La vie de Pierre prend pourtant un tournant le jour où une adolescente inconnue frappe à sa porte. Adèle (Willia Ferland-Tanguay) est sa fille, née d'une union furtive avec une femme dont il ne fut pas vraiment amoureux, avant même son départ pour le pays de Mickiewicz.

«Je n'ai pas voulu faire de Pierre un personnage vertueux», fait remarquer le cinéaste, qui propose ici sa première offrande post-trilogie (La neuvaineContre toute espérance et La donation). «Il s'est isolé de tout, mais voit enfin une occasion de se raccrocher à l'humanité à travers cette fille inconnue, dont il soupçonnait peut-être l'existence, mais qu'il n'aurait jamais voulu reconnaître.»

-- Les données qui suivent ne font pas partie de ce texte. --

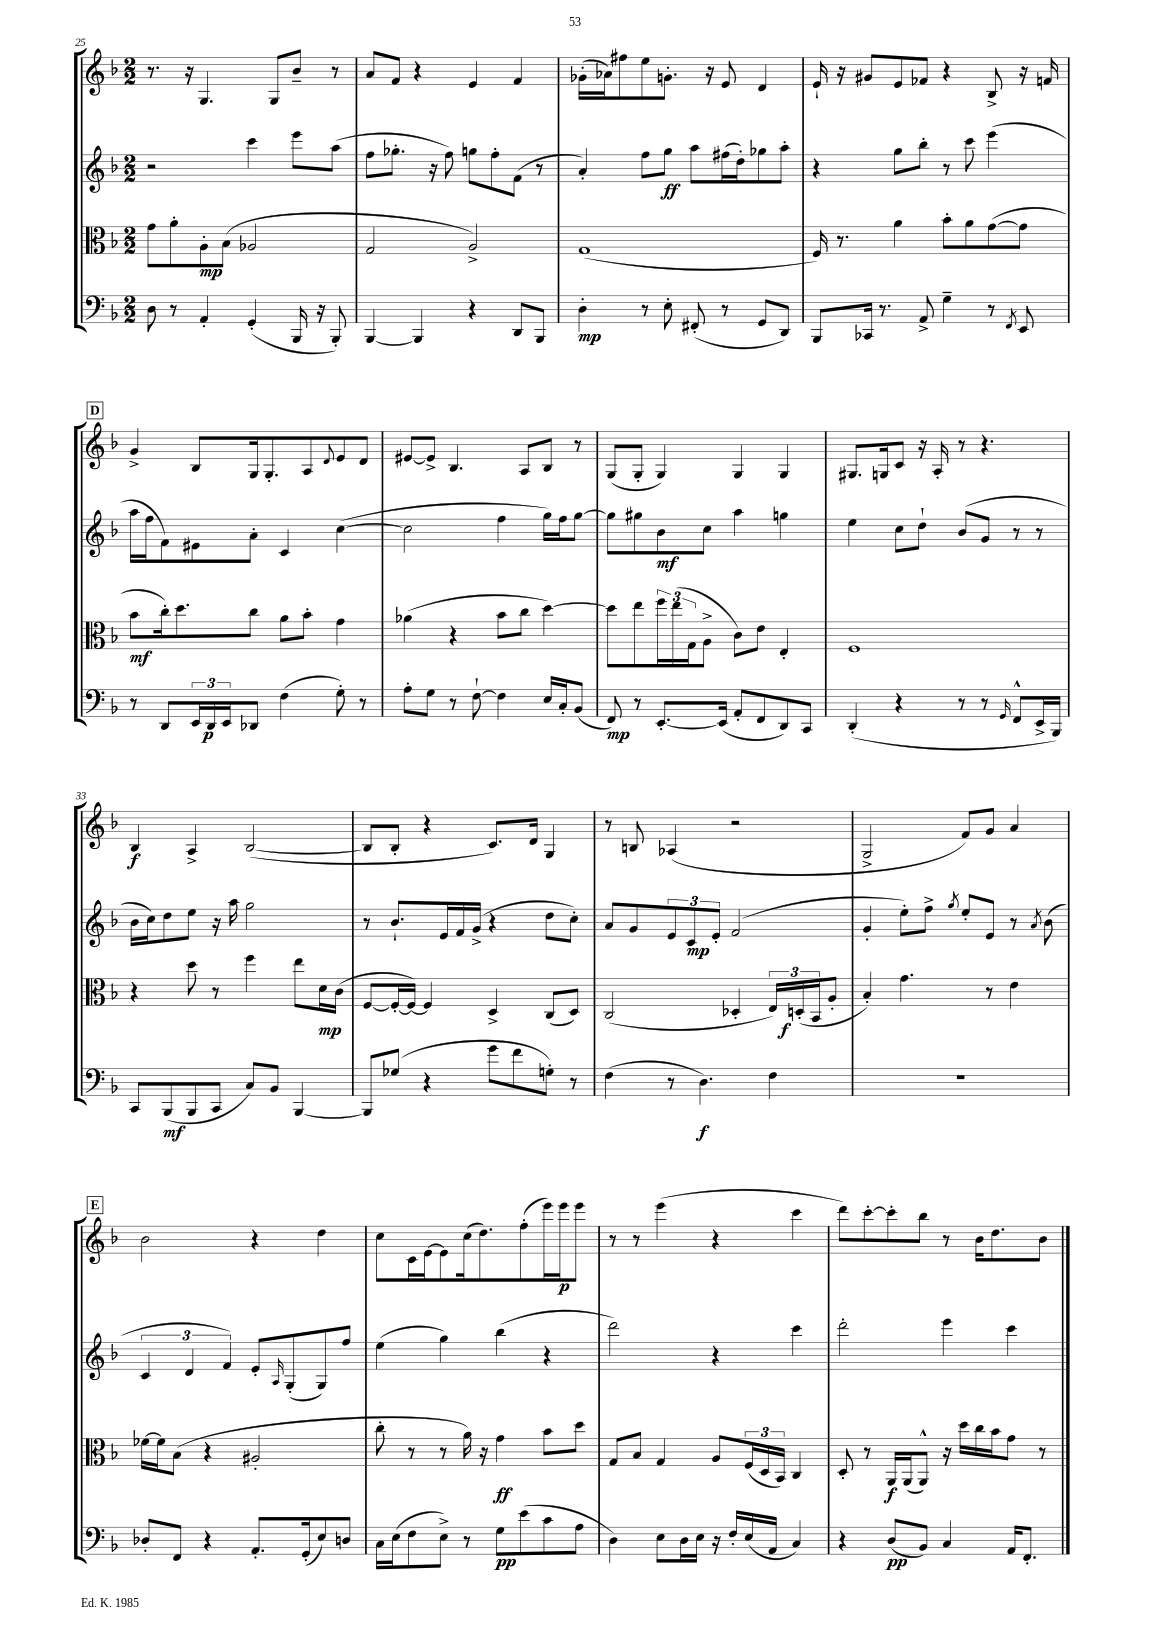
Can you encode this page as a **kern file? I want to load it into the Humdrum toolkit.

**kern	**dynam	**kern	**dynam	**kern	**dynam	**kern	**dynam
*part4	*part4	*part3	*part3	*part2	*part2	*part1	*part1
*staff4	*staff4	*staff3	*staff3	*staff2	*staff2	*staff1	*staff1
*clefF4	*	*clefC3	*	*clefG2	*	*clefG2	*
*k[b-]	*	*k[b-]	*	*k[b-]	*	*k[b-]	*
*M2/2	*	*M2/2	*	*M2/2	*	*M2/2	*
=25	=25	=25	=25	=25	=25	=25	=25
8D\	.	8g\L	.	2r	.	8.r	.
8r	.	8a'\	.	.	.	.	.
.	.	.	.	.	.	16r	.
4AA'/	.	8A'\	mp	.	.	4.G/	.
.	.	(8B-\J	.	.	.	.	.
(4GG'/	.	2A-X/	.	4ccc\	.	.	.
.	.	.	.	.	.	8G/L	.
16BBB-/	.	.	.	8eee\L	.	8b-~/J	.
16r	.	.	.	.	.	.	.
8BBB-'/)	.	.	.	(8aa\J	.	8r	.
=26	=26	=26	=26	=26	=26	=26	=26
[4BBB-/	.	2G/	.	8ff\L	.	8a/L	.
.	.	.	.	8.gg-X'\J	.	8f/J	.
4BBB-/]	.	.	.	.	.	4r	.
.	.	.	.	16r	.	.	.
.	.	.	.	8ff\)	.	.	.
4r	.	2A^/)	.	8ggn\L	.	4e/	.
.	.	.	.	8ff'\	.	.	.
8DD/L	.	.	.	(8f\J	.	4f/	.
8BBB-/J	.	.	.	8r	.	.	.
=27	=27	=27	=27	=27	=27	=27	=27
4D'\	mp	(1G	.	4a'/)	.	(16g-X'\LL	.
.	.	.	.	.	.	16a-X\J)	.
.	.	.	.	.	.	8ff#X\	.
8r	.	.	.	8ff\L	.	8ee\	.
8E'\	.	.	.	8gg\J	ff	8.gn'\J	.
(8FF#X'/	.	.	.	8aa\L	.	.	.
.	.	.	.	.	.	16r	.
8r	.	.	.	(16ff#X\L	.	8e/	.
.	.	.	.	16dd'\J)	.	.	.
8GG/L	.	.	.	8gg-X\	.	4d/	.
8DD/J)	.	.	.	8aa'\J	.	.	.
=28	=28	=28	=28	=28	=28	=28	=28
8BBB-/L	.	16F/)	.	4r	.	16e`/	.
.	.	8.r	.	.	.	16r	.
16CC-X/Jk	.	.	.	.	.	8g#X/L	.
8.r	.	.	.	.	.	.	.
.	.	4a\	.	8gg\L	.	8e/	.
8AA^/	.	.	.	8bb-'\J	.	8f-X/J	.
4G~\	.	8b-'\L	.	8r	.	4r	.
.	.	8a\	.	8ccc\	.	.	.
8r	.	([8g\	.	(4eee\	.	8B-^/	.
8qFF/	.	.	.	.	.	.	.
8EE/	.	8g\J]	.	.	.	16r	.
.	.	.	.	.	.	16fn/	.
!!LO:LB:g=z
!!LO:REH:place=s1:t=D
=29	=29	=29	=29	=29	=29	=29	=29
8r	.	8b-\L	mf	16aa\LL	.	4g^/	.
.	.	.	.	16ff\J	.	.	.
8DD/L	.	16cc'\k)	.	8f\)	.	.	.
.	.	8.dd\	.	.	.	.	.
24EE/L	.	.	.	8e#X\	.	8B-/L	.
24DD/	p	.	.	.	.	.	.
24EE/J	.	.	.	.	.	.	.
8DD-X/J	.	8cc\J	.	8a'\J	.	16G/k	.
.	.	.	.	.	.	8.G'/	.
(4F\	.	8a\L	.	4c/	.	.	.
.	.	8b-'\J	.	.	.	8A/	.
.	.	.	.	.	.	8qqd/	.
8G'\)	.	4g\	.	([4cc\	.	8e/	.
8r	.	.	.	.	.	8d/J	.
=30	=30	=30	=30	=30	=30	=30	=30
8A'\L	.	(4a-X\	.	2cc\]	.	[8e#X/L	.
8G\J	.	.	.	.	.	8e#^/J]	.
8r	.	4r	.	.	.	4.B-/	.
[8F`\	.	.	.	.	.	.	.
4F\]	.	8b-\L	.	4ff\	.	.	.
.	.	8cc\J	.	.	.	8A/L	.
16E/LL	.	[4dd\)	.	16gg\LL)	.	8B-/J	.
16C'/J	.	.	.	16ff\J	.	.	.
(8BB-/J	.	.	.	[8gg\J	.	8r	.
=31	=31	=31	=31	=31	=31	=31	=31
8FF/)	mp	8dd\L]	.	8gg\L]	.	(8G/L	.
8r	.	8ee\	.	8gg#X\	.	8G'/J	.
[8.EE'/L	.	24ff\L	.	8b-\	mf	4G/)	.
.	.	(24ee\	.	.	.	.	.
.	.	24G\J	.	.	.	.	.
.	.	8A^\J	.	8cc\J	.	.	.
(16EE/Jk]	.	.	.	.	.	.	.
8AA'/L	.	8c\L)	.	4aa\	.	4G/	.
8FF/	.	8e\J	.	.	.	.	.
8DD/)	.	4E'/	.	4ggn\	.	4G/	.
8CC/J	.	.	.	.	.	.	.
=32	=32	=32	=32	=32	=32	=32	=32
(4DD'/	.	1F	.	4ee\	.	8.G#X/L	.
.	.	.	.	.	.	16Gn/k	.
4r	.	.	.	8cc\L	.	8c/J	.
.	.	.	.	8dd`\J	.	16r	.
.	.	.	.	.	.	16A'/	.
8r	.	.	.	(8b-/L	.	8r	.
8r	.	.	.	8g/J	.	4.r	.
16qqGG/	.	.	.	.	.	.	.
8FF^^/L	.	.	.	8r	.	.	.
16EE^/L	.	.	.	8r	.	.	.
16BBB-/JJ)	.	.	.	.	.	.	.
!!LO:LB:g=z
=33	=33	=33	=33	=33	=33	=33	=33
8CC/L	.	4r	.	16b-\LL	.	4B-/	f
.	.	.	.	16cc\J)	.	.	.
(8BBB-/	mf	.	.	8dd\	.	.	.
8BBB-/	.	8dd\	.	8ee\J	.	4A^/	.
8CC/J	.	8r	.	16r	.	.	.
.	.	.	.	16aa\	.	.	.
8C/L)	.	4ff\	.	2gg\	.	([2B-/	.
8BB-/J	.	.	.	.	.	.	.
[4BBB-/	.	8ee\L	.	.	.	.	.
.	.	16d\L	mp	.	.	.	.
.	.	(16c\JJ	.	.	.	.	.
=34	=34	=34	=34	=34	=34	=34	=34
8BBB-/L]	.	[8F/L	.	8r	.	8B-/L]	.
(8G-X/J	.	16F'/L_	.	8.b-`/L	.	8B-'/J	.
.	.	16F/JJ_)	.	.	.	.	.
4r	.	4F/]	.	.	.	4r	.
.	.	.	.	16e/L	.	.	.
.	.	.	.	16f/	.	.	.
.	.	.	.	(16g^/JJ	.	.	.
8g\L	.	4D^/	.	4r	.	8.c/L)	.
8f\	.	.	.	.	.	.	.
.	.	.	.	.	.	16d/Jk	.
8Gn'\J)	.	(8C/L	.	8dd\L	.	4G/	.
8r	.	8D/J)	.	8cc'\J)	.	.	.
=35	=35	=35	=35	=35	=35	=35	=35
(4F\	.	(2C/	.	8a/L	.	8r	.
.	.	.	.	8g/	.	8Bn/	.
8r	.	.	.	12e/	.	(4A-X/	.
.	.	.	.	12c/	mp	.	.
4.D\)	f	.	.	.	.	.	.
.	.	.	.	12e'/J	.	.	.
.	.	4D-X'/	.	(2f/	.	2r	.
4F\	.	24E/LL)	.	.	.	.	.
.	.	(24Dn'/	f	.	.	.	.
.	.	24BB-/J	.	.	.	.	.
.	.	8A'/J	.	.	.	.	.
=36	=36	=36	=36	=36	=36	=36	=36
1r	.	4B-'/)	.	4g'/	.	2G^/	.
.	.	4.g\	.	8ee'\L)	.	.	.
.	.	.	.	8ff^\J	.	.	.
.	.	.	.	8qgg/	.	.	.
.	.	.	.	8ee'/L	.	8f/L)	.
.	.	8r	.	8e/J	.	8g/J	.
.	.	4e\	.	8r	.	4a/	.
.	.	.	.	8qa/	.	.	.
.	.	.	.	(8b-\	.	.	.
!!LO:LB:g=z
!!LO:REH:place=s1:t=E
=37	=37	=37	=37	=37	=37	=37	=37
8D-X'/L	.	[16f-X\LL	.	6c/	.	2b-\	.
.	.	16f-\J]	.	.	.	.	.
8FF/J	.	(8B-\J	.	.	.	.	.
.	.	.	.	6d/	.	.	.
4r	.	4r	.	.	.	.	.
.	.	.	.	6f/)	.	.	.
8.AA'/L	.	2A#X'/	.	8e'/L	.	4r	.
.	.	.	.	16qqA/	.	.	.
.	.	.	.	(8G'/	.	.	.
(16GG'/k	.	.	.	.	.	.	.
8E/)	.	.	.	8G/)	.	4dd\	.
8Dn/J	.	.	.	8ff/J	.	.	.
=38	=38	=38	=38	=38	=38	=38	=38
16C\LL	.	8cc'\	.	(4ee\	.	8cc\L	.
(16E\J	.	.	.	.	.	.	.
8F\	.	8r	.	.	.	16c\L	.
.	.	.	.	.	.	[16e\J	.
8E^\J)	.	8r	.	4gg\)	.	8e\]	.
8r	.	16a\)	.	.	.	(16cc\k	.
.	.	16r	.	.	.	8.dd\)	.
8G\L	pp	4g\	ff	(4bb-\	.	.	.
(8e\	.	.	.	.	.	(8ff'\	.
8c\	.	8b-\L	.	4r	.	16eee\L)	.
.	.	.	.	.	.	16eee\J	p
8A\J	.	8dd\J	.	.	.	8eee\J	.
=39	=39	=39	=39	=39	=39	=39	=39
4D\)	.	8G/L	.	2ddd\)	.	8r	.
.	.	8B-/J	.	.	.	8r	.
8E\L	.	4G/	.	.	.	(4eee\	.
16D\L	.	.	.	.	.	.	.
16E\JJ	.	.	.	.	.	.	.
16r	.	8A/L	.	4r	.	4r	.
16F'/LL	.	.	.	.	.	.	.
(16E/	.	(24F/L	.	.	.	.	.
.	.	24D/	.	.	.	.	.
16AA/JJ	.	.	.	.	.	.	.
.	.	24BB-/JJ)	.	.	.	.	.
4C/)	.	4C/	.	4ccc\	.	4ccc\	.
=40	=40	=40	=40	=40	=40	=40	=40
4r	.	8D'/	.	2ddd'\	.	8ddd\L)	.
.	.	8r	.	.	.	[8ccc'\	.
(8D/L	pp	16AA/LL	f	.	.	8ccc'\]	.
.	.	(16AA/J	.	.	.	.	.
8BB-/J)	.	8AA^^/J)	.	.	.	8bb-\J	.
4C/	.	16r	.	4eee\	.	8r	.
.	.	16dd\LL	.	.	.	.	.
.	.	16cc\	.	.	.	16b-\KL	.
.	.	16b-\J	.	.	.	8.dd\	.
16AA/KL	.	8g\J	.	4ccc\	.	.	.
8.FF'/J	.	.	.	.	.	.	.
.	.	8r	.	.	.	8b-\J	.
==	==	==	==	==	==	==	==
*-	*-	*-	*-	*-	*-	*-	*-
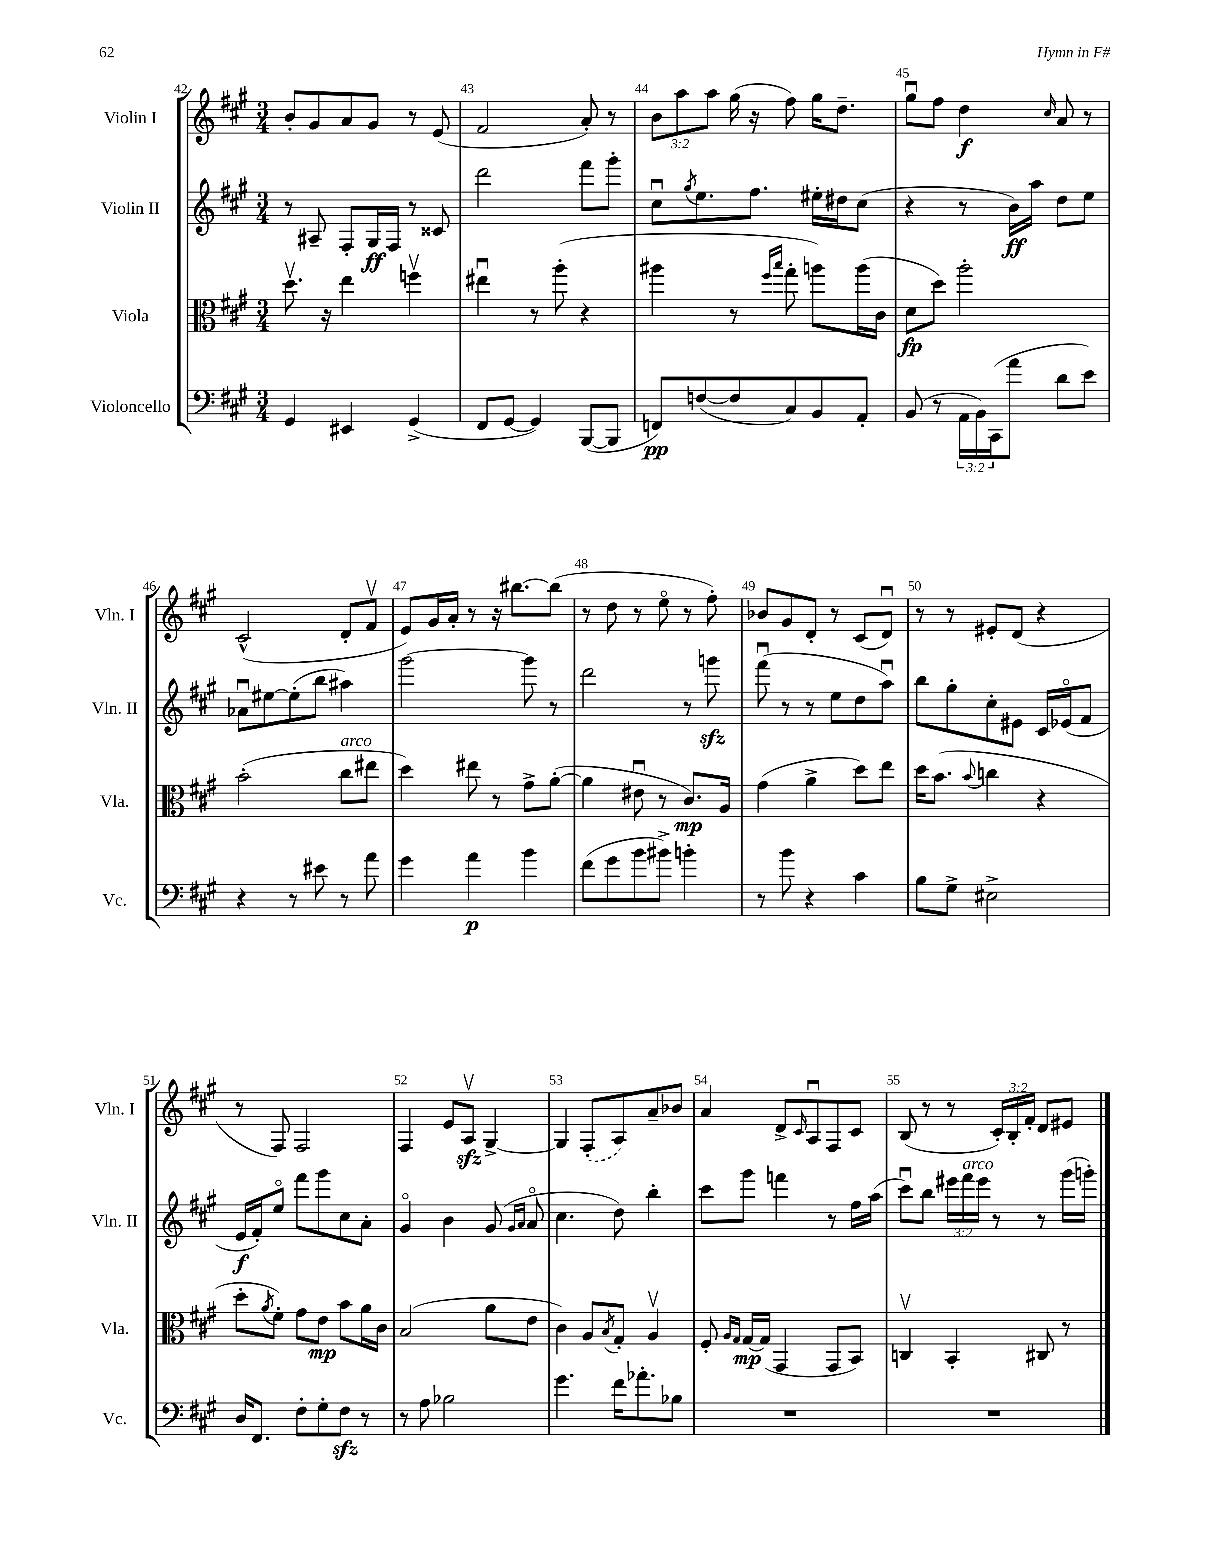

S'il admet volontiers être à contre-courant dans «l'industrie culturelle», Bernard Émond trouve réconfort à l'idée de pouvoir compter sur un public fidèle. «À contre-courant, oui, certainement, dit-il. Mais je ne suis pas tout seul. Mes films n'ont rien de difficile, mais il faut quand même accepter d'entrer dans un certain style. Je constate que plusieurs jeunes cinéastes québécois partagent cette esthétique. Et je suis impressionné par l'étendue de leur culture cinématographique, tout comme celle du public, d'ailleurs. À force de voyager avec les films, on constate qu'il existe partout des cinéphiles qui partagent une même communauté d'esprit et qui ont envie d'autre chose que des productions tapageuses destinées aux complexes multisalles.»

Tout ce que tu possèdes prend l'affiche le 2 novembre.